━━━ Data for processing ━━━

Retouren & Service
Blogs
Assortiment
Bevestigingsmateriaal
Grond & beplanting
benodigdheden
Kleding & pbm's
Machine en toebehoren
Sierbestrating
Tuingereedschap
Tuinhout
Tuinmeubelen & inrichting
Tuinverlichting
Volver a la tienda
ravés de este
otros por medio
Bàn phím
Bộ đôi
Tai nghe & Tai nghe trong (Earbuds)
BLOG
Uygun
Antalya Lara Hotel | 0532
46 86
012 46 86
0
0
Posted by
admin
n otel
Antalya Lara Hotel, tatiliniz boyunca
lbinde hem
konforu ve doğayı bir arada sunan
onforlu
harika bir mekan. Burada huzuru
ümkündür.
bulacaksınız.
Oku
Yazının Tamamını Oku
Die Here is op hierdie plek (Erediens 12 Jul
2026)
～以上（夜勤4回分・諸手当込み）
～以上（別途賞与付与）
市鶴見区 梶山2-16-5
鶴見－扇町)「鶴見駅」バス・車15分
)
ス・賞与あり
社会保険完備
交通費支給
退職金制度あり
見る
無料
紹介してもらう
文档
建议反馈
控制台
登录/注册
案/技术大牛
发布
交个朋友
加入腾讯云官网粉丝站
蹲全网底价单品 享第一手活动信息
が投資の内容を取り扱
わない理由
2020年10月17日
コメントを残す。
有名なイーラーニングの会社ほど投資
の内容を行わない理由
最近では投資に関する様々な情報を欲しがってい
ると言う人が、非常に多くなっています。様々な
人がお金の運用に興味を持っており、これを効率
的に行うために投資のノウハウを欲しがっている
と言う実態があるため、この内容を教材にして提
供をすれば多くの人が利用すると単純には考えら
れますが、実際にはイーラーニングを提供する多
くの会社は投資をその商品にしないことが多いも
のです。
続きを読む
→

━━━

#### Exercise:
Reproduce every line of the data above without any changes.

#### Response below:
Retouren & Service
Blogs
Assortiment
Bevestigingsmateriaal
Grond & beplanting
benodigdheden
Kleding & pbm's
Machine en toebehoren
Sierbestrating
Tuingereedschap
Tuinhout
Tuinmeubelen & inrichting
Tuinverlichting
Volver a la tienda
ravés de este
otros por medio
Bàn phím
Bộ đôi
Tai nghe & Tai nghe trong (Earbuds)
BLOG
Uygun
Antalya Lara Hotel | 0532
46 86
012 46 86
0
0
Posted by
admin
n otel
Antalya Lara Hotel, tatiliniz boyunca
lbinde hem
konforu ve doğayı bir arada sunan
onforlu
harika bir mekan. Burada huzuru
ümkündür.
bulacaksınız.
Oku
Yazının Tamamını Oku
Die Here is op hierdie plek (Erediens 12 Jul
2026)
～以上（夜勤4回分・諸手当込み）
～以上（別途賞与付与）
市鶴見区 梶山2-16-5
鶴見－扇町)「鶴見駅」バス・車15分
)
ス・賞与あり
社会保険完備
交通費支給
退職金制度あり
見る
無料
紹介してもらう
文档
建议反馈
控制台
登录/注册
案/技术大牛
发布
交个朋友
加入腾讯云官网粉丝站
蹲全网底价单品 享第一手活动信息
が投資の内容を取り扱
わない理由
2020年10月17日
コメントを残す。
有名なイーラーニングの会社ほど投資
の内容を行わない理由
最近では投資に関する様々な情報を欲しがってい
ると言う人が、非常に多くなっています。様々な
人がお金の運用に興味を持っており、これを効率
的に行うために投資のノウハウを欲しがっている
と言う実態があるため、この内容を教材にして提
供をすれば多くの人が利用すると単純には考えら
れますが、実際にはイーラーニングを提供する多
くの会社は投資をその商品にしないことが多いも
のです。
続きを読む
→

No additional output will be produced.